As for the world of gaming, what mostly held my attention this week was that Evil Hat Productions, makers of the Fate roleplaying game, uploaded more of their expansive catalog to Itch.io, and several acclaimed titles are now pay-what-you-want. I review one of them in this newsletter, and more are likely to follow. Well, there's also the IFComp, but I have less to say about that.

Which unfortunately makes for a short editorial, and there aren't many trends to comment on. Well, apart from Discord being in trouble. That, and someone was recently noting how popular horror games appear to be on Itch. Which is interesting, and anecdotally matches my own impression. Not that horror was ever not popular as a genre, in any medium, but these days it seems to be everywhere all the time. And it's probably a facile remark to note how that reflects the zeitgeist: we live in scary times, with no way out that we can see, and that's going to show in the art we make. A far cry from roughly a century ago, when fear of industrialization gave birth to the fantasy genre.

Oh well, let's see the week's highlights.


The big news of this week is of course the Interactive Fiction Competition starting up. This is the 25th edition, a major milestone, and one that sets yet another participation record. Notably, while parser-based games haven't been dominant for years, they don't give any sign of fading away either. Otherwise it's the usual mix of goofy and serious; anectodally, a quick look reveals lots of psychological drama, several games that take place on not-so-deserted islands, a few detective mysteries, and the perennial puzzlefests.
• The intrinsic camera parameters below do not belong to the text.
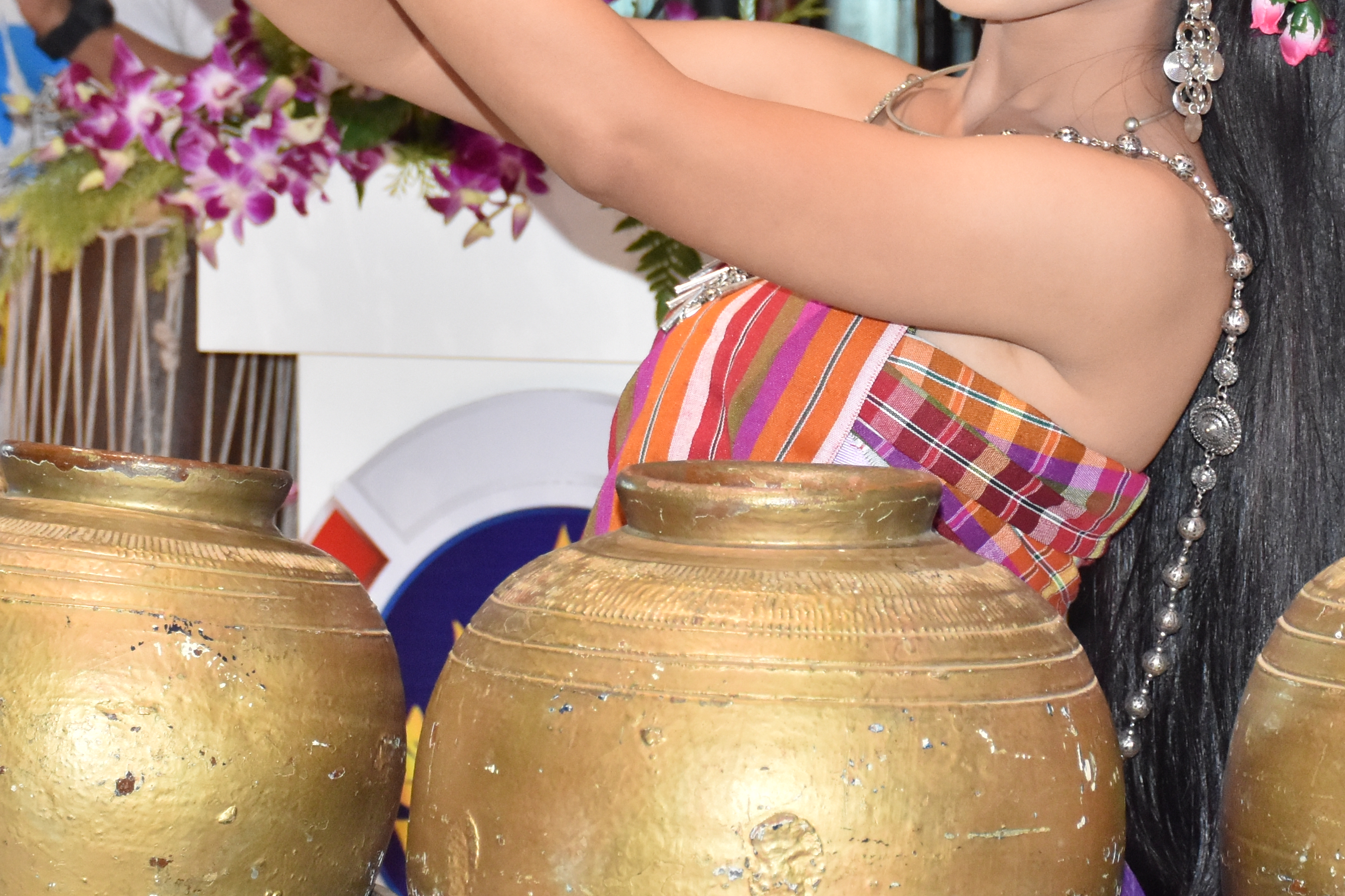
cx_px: 810
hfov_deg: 13.6
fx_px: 5646
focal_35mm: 151
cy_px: 191
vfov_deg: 9.1
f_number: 5.6
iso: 1250
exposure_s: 1/160
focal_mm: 45
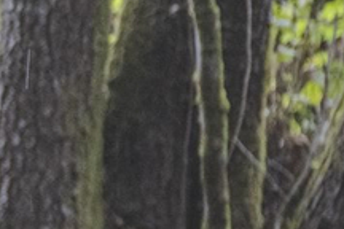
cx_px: 1147
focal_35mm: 200
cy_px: 143
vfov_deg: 6.9
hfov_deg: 8.2
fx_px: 1911
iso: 2000
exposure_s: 1/160
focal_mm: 27
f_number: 3.5
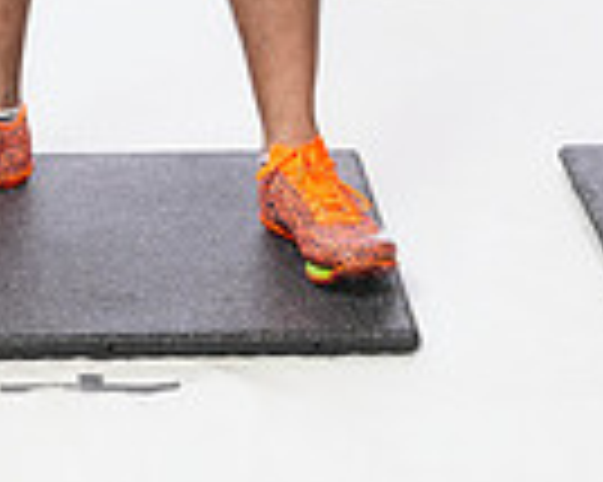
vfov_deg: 8.3
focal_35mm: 176
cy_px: -523
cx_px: 86
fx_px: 3139
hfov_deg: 10.9
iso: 800
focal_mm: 56
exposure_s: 1/200
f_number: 8
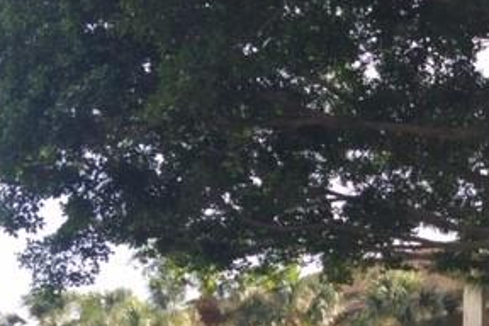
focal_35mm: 67
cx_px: 528
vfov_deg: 19.4
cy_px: 362
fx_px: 910
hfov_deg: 27.7
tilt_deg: +11.7
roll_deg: +0.4
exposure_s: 1/309
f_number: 2.2
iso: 32
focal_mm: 4.15
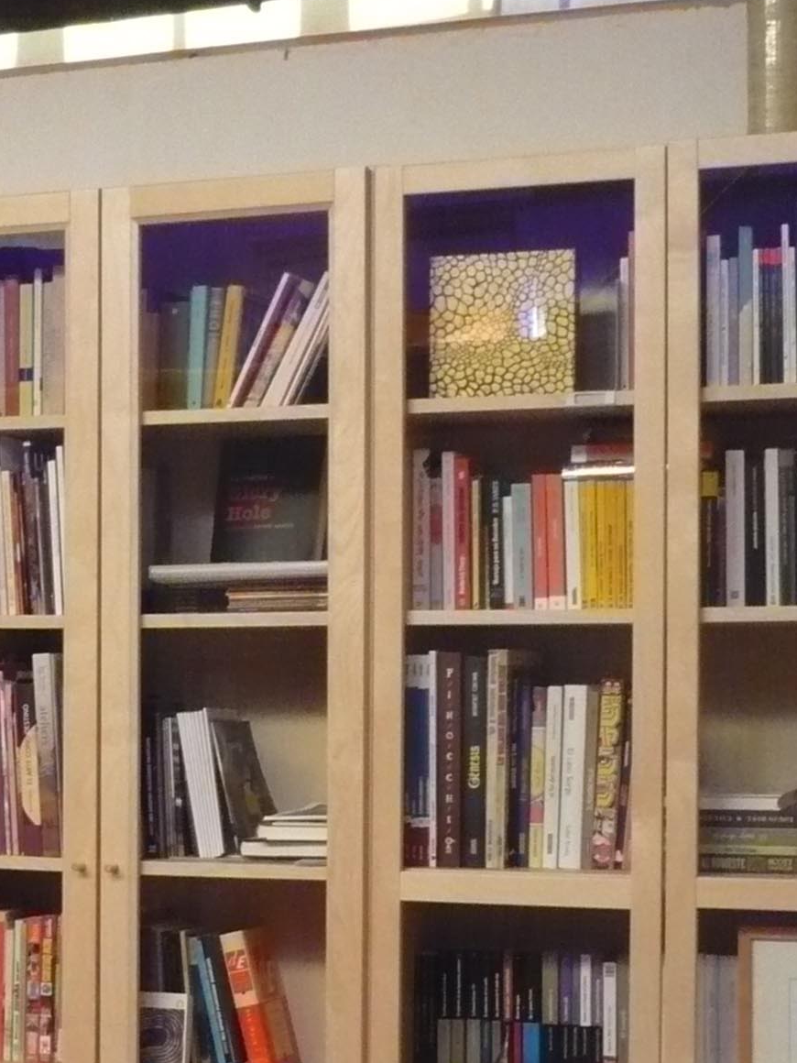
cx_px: -48
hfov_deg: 16.9
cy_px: 719
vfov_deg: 22.9
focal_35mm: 85
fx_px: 2609
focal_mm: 5.8
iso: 400
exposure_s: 1/30
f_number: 2.8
All come with trigger warnings, estimated play length, and most can be played online. Give them a try, maybe.


I checked Itch.io Wednesday morning to find the Fate Core book had just been made available on a pay-what-you-want basis. Needless to say, I jumped right in, and made it a fifth of the way through before writing these lines. Don't panic! Game mechanics are (almost) fully explained in the first chapter, leaving most of a 310-page PDF to deal with the creation of compelling characters, worlds and adventures.

Speaking of which: this is a tabletop RPG that knows what it wants, namely high adventure and drama, with complex heroes battling their personal demons along the road to saving the world. Not just game masters and designers, but also aspiring writers will find invaluable advice between its pages. Which is a lot more interesting to me than the rules proper. Well, it's nice to see how they evolved since they were called Fudge, growing refined and focused, yet giving players much to work with. In more traditional RPGs, player characters often feel like paper dolls, fun to equip with medieval weapons and gear within their starting budget, but after that they just sort of sit there. In Fate Core, they're mostly made of hooks: friends, enemies, goals and so on. By the time you have to figure out what they're wearing, the adventure is already well underway.

Which, come to think of it, is a fitting conclusion. Highly recommended.


This Friday, the Digital Antiquarian writes about the history of Betrayal at Krondor. I had no idea this cult classic was based on Raymond E. Feist's novels, let alone that said novels were originally based on a tabletop RPG campaign. And there's something to be said about roleplaying as practice for aspiring writers; in fact, Jimmy would know first-hand, as a game I played with him and NightWrath on a forum many years ago only needed light editing to become a perfectly good novella (which was never published, but oh well). A timely insight, given how my recent review of Fate Core stresses the overlap between these two arts.

Nothing exists in isolation, and stories are all about connecting people. In more than one way.